Análise: Mario Schapiro e Rafael Mafei

PROFESSORES DA DIREITO GV, O Estado de S.Paulo

21 de agosto de 2012 | 03h06

O relator da Ação Penal 470, ministro Joaquim Barbosa, julgou, ontem, as relações estabelecidas entre a Diretoria de Marketing do Banco do Brasil e a empresa DNA. Conforme o relator, há nessa relação a prática do crime de peculato, isto é, o desvio de recursos públicos para finalidades privadas. Este crime teria sido cometido pelos réus Henrique Pizzolato, então diretor de Marketing do Banco Brasil, e os sócios da DNA Marcos Valério, Ramon Hollerbach e Cristiano Paz. Conforme o voto, o BB teria transferido recursos, oriundos do fundo Visanet, para a DNA, com a finalidade de remunerar serviços de publicidade. Tais recursos teriam sido empregados em serviços que não foram cumpridos a contento. Além disso, uma parcela desses recursos foi apropriada pela DNA a título de "bônus de volume", ou seja, valores obtidos pela agência em decorrência de descontos que ela teria obtido de fornecedores subcontratados. Esses valores, no entanto, deveriam ter sido devolvidos ao BB, disse o ministro, pois segundo o contrato que orientava a relação entre o BB e a DNA, tais ganhos pertenceriam ao banco e não à agência.

Isso é peculato? Eis aqui uma polêmica. As defesas argumentam que este dinheiro não seria público, mas do Visanet, pessoa jurídica de direito privado. Assim, o dinheiro seria privado e não haveria a apropriação privada de coisa pública, que é o elemento essencial do peculato. Barbosa não aceitou esta tese. Em seu voto, argumentou que a utilização dos recursos da Visanet é definida pelo Banco do Brasil. Ou seja, tais recursos só foram alocados para a DNA em razão de decisão de funcionário público. Além disso, esses recursos deveriam ter sido utilizados em benefício do banco, mas foram desviados para atividades que não atendiam ao interesse da estatal. Houve, portanto, efetivo prejuízo ao patrimônio público, mesmo sendo privada a origem do dinheiro, disse ele.

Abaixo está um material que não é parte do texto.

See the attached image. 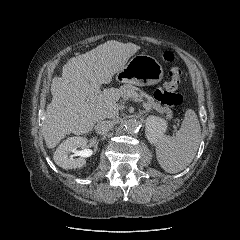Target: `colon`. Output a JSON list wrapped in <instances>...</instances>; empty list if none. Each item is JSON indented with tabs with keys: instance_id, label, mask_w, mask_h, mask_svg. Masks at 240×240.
<instances>
[{
	"instance_id": "5ec220e1",
	"label": "colon",
	"mask_w": 240,
	"mask_h": 240,
	"mask_svg": "<svg viewBox=\"0 0 240 240\" xmlns=\"http://www.w3.org/2000/svg\"><path fill=\"white\" fill-rule=\"evenodd\" d=\"M162 59L164 62L170 63L174 60V54L171 51H165ZM169 76L170 80L155 91V98L165 106L174 107L183 102V96L177 91L181 70L178 67H171Z\"/></svg>"
}]
</instances>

O STF tem precedentes de que bens privados podem ser objeto de peculato, desde que estejam sob guarda e disposição de funcionário público quando de seu desvio ou apropriação. Por essas razões, o relator entendeu que houve neste caso um crime, do qual participaram aquele que autorizou os repasses, em razão do cargo, e os agentes privados que se beneficiaram desses repasses.